• **Action item**
Write every entry out again, exactly as given.

• **Supplied records**

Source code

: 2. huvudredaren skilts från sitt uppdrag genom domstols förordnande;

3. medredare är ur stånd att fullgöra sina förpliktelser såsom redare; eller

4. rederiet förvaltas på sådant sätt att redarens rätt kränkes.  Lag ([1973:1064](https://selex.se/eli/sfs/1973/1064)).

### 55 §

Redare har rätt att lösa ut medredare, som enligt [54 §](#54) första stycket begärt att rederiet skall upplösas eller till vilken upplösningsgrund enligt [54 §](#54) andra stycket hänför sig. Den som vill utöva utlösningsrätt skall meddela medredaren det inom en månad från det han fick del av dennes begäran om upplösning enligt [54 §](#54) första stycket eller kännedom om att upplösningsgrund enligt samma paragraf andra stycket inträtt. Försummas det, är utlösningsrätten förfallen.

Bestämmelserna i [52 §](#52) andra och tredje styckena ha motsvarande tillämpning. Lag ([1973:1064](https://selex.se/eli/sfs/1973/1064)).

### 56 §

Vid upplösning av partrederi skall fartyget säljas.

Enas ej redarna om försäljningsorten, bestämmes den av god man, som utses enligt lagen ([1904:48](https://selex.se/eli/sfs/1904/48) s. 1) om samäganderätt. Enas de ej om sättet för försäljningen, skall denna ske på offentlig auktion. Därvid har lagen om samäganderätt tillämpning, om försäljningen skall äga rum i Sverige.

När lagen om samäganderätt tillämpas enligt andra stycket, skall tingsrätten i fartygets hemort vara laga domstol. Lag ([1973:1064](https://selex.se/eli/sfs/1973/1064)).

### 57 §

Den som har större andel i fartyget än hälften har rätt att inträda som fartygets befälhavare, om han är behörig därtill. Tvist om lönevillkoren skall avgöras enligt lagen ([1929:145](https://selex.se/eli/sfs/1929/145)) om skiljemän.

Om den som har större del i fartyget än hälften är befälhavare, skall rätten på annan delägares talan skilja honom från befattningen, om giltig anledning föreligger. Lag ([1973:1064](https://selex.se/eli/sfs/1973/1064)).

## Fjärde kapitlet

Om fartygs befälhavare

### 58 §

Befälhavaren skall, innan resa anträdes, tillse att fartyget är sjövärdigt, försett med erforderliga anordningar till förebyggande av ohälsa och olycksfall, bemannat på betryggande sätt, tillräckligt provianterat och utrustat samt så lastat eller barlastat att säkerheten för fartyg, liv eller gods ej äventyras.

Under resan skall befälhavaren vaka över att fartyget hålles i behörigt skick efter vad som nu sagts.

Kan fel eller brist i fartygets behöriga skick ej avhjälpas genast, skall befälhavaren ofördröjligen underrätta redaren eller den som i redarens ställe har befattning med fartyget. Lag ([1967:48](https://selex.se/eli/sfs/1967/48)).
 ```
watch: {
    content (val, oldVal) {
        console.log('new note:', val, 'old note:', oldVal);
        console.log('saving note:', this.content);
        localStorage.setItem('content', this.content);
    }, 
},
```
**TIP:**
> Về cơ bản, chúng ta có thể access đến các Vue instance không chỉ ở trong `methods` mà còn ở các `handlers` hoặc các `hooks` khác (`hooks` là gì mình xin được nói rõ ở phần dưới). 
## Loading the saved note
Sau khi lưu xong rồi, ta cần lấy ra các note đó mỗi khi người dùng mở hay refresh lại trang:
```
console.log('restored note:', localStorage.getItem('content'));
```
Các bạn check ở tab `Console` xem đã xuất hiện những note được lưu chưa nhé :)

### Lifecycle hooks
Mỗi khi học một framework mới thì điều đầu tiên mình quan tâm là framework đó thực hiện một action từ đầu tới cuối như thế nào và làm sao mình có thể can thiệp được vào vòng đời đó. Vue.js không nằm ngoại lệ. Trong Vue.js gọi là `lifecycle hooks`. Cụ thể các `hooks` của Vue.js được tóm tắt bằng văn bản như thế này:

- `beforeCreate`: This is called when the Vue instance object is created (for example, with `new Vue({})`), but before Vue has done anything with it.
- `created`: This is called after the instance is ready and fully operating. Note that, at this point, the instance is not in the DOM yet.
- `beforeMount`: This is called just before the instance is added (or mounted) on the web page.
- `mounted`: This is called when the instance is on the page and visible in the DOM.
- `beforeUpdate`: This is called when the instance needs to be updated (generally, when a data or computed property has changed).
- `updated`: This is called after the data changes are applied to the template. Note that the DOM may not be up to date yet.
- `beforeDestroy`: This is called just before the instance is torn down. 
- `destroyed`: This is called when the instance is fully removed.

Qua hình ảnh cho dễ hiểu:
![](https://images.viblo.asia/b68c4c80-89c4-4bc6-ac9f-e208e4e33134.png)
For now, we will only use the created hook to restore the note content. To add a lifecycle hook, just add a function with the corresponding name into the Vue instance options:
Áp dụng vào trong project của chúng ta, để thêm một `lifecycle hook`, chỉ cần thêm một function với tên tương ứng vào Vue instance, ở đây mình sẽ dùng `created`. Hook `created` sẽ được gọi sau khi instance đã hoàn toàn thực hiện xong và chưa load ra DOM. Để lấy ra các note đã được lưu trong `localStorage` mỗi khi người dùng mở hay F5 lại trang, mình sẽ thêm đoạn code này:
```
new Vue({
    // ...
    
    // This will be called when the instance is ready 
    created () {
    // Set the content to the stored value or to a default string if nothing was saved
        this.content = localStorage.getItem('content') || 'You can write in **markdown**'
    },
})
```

• **Answer section**
Source code

: 2. huvudredaren skilts från sitt uppdrag genom domstols förordnande;

3. medredare är ur stånd att fullgöra sina förpliktelser såsom redare; eller

4. rederiet förvaltas på sådant sätt att redarens rätt kränkes.  Lag ([1973:1064](https://selex.se/eli/sfs/1973/1064)).

### 55 §

Redare har rätt att lösa ut medredare, som enligt [54 §](#54) första stycket begärt att rederiet skall upplösas eller till vilken upplösningsgrund enligt [54 §](#54) andra stycket hänför sig. Den som vill utöva utlösningsrätt skall meddela medredaren det inom en månad från det han fick del av dennes begäran om upplösning enligt [54 §](#54) första stycket eller kännedom om att upplösningsgrund enligt samma paragraf andra stycket inträtt. Försummas det, är utlösningsrätten förfallen.

Bestämmelserna i [52 §](#52) andra och tredje styckena ha motsvarande tillämpning. Lag ([1973:1064](https://selex.se/eli/sfs/1973/1064)).

### 56 §

Vid upplösning av partrederi skall fartyget säljas.

Enas ej redarna om försäljningsorten, bestämmes den av god man, som utses enligt lagen ([1904:48](https://selex.se/eli/sfs/1904/48) s. 1) om samäganderätt. Enas de ej om sättet för försäljningen, skall denna ske på offentlig auktion. Därvid har lagen om samäganderätt tillämpning, om försäljningen skall äga rum i Sverige.

När lagen om samäganderätt tillämpas enligt andra stycket, skall tingsrätten i fartygets hemort vara laga domstol. Lag ([1973:1064](https://selex.se/eli/sfs/1973/1064)).

### 57 §

Den som har större andel i fartyget än hälften har rätt att inträda som fartygets befälhavare, om han är behörig därtill. Tvist om lönevillkoren skall avgöras enligt lagen ([1929:145](https://selex.se/eli/sfs/1929/145)) om skiljemän.

Om den som har större del i fartyget än hälften är befälhavare, skall rätten på annan delägares talan skilja honom från befattningen, om giltig anledning föreligger. Lag ([1973:1064](https://selex.se/eli/sfs/1973/1064)).

## Fjärde kapitlet

Om fartygs befälhavare

### 58 §

Befälhavaren skall, innan resa anträdes, tillse att fartyget är sjövärdigt, försett med erforderliga anordningar till förebyggande av ohälsa och olycksfall, bemannat på betryggande sätt, tillräckligt provianterat och utrustat samt så lastat eller barlastat att säkerheten för fartyg, liv eller gods ej äventyras.

Under resan skall befälhavaren vaka över att fartyget hålles i behörigt skick efter vad som nu sagts.

Kan fel eller brist i fartygets behöriga skick ej avhjälpas genast, skall befälhavaren ofördröjligen underrätta redaren eller den som i redarens ställe har befattning med fartyget. Lag ([1967:48](https://selex.se/eli/sfs/1967/48)).
 ```
watch: {
    content (val, oldVal) {
        console.log('new note:', val, 'old note:', oldVal);
        console.log('saving note:', this.content);
        localStorage.setItem('content', this.content);
    }, 
},
```
**TIP:**
> Về cơ bản, chúng ta có thể access đến các Vue instance không chỉ ở trong `methods` mà còn ở các `handlers` hoặc các `hooks` khác (`hooks` là gì mình xin được nói rõ ở phần dưới). 
## Loading the saved note
Sau khi lưu xong rồi, ta cần lấy ra các note đó mỗi khi người dùng mở hay refresh lại trang:
```
console.log('restored note:', localStorage.getItem('content'));
```
Các bạn check ở tab `Console` xem đã xuất hiện những note được lưu chưa nhé :)

### Lifecycle hooks
Mỗi khi học một framework mới thì điều đầu tiên mình quan tâm là framework đó thực hiện một action từ đầu tới cuối như thế nào và làm sao mình có thể can thiệp được vào vòng đời đó. Vue.js không nằm ngoại lệ. Trong Vue.js gọi là `lifecycle hooks`. Cụ thể các `hooks` của Vue.js được tóm tắt bằng văn bản như thế này:

- `beforeCreate`: This is called when the Vue instance object is created (for example, with `new Vue({})`), but before Vue has done anything with it.
- `created`: This is called after the instance is ready and fully operating. Note that, at this point, the instance is not in the DOM yet.
- `beforeMount`: This is called just before the instance is added (or mounted) on the web page.
- `mounted`: This is called when the instance is on the page and visible in the DOM.
- `beforeUpdate`: This is called when the instance needs to be updated (generally, when a data or computed property has changed).
- `updated`: This is called after the data changes are applied to the template. Note that the DOM may not be up to date yet.
- `beforeDestroy`: This is called just before the instance is torn down. 
- `destroyed`: This is called when the instance is fully removed.

Qua hình ảnh cho dễ hiểu:
![](https://images.viblo.asia/b68c4c80-89c4-4bc6-ac9f-e208e4e33134.png)
For now, we will only use the created hook to restore the note content. To add a lifecycle hook, just add a function with the corresponding name into the Vue instance options:
Áp dụng vào trong project của chúng ta, để thêm một `lifecycle hook`, chỉ cần thêm một function với tên tương ứng vào Vue instance, ở đây mình sẽ dùng `created`. Hook `created` sẽ được gọi sau khi instance đã hoàn toàn thực hiện xong và chưa load ra DOM. Để lấy ra các note đã được lưu trong `localStorage` mỗi khi người dùng mở hay F5 lại trang, mình sẽ thêm đoạn code này:
```
new Vue({
    // ...
    
    // This will be called when the instance is ready 
    created () {
    // Set the content to the stored value or to a default string if nothing was saved
        this.content = localStorage.getItem('content') || 'You can write in **markdown**'
    },
})
```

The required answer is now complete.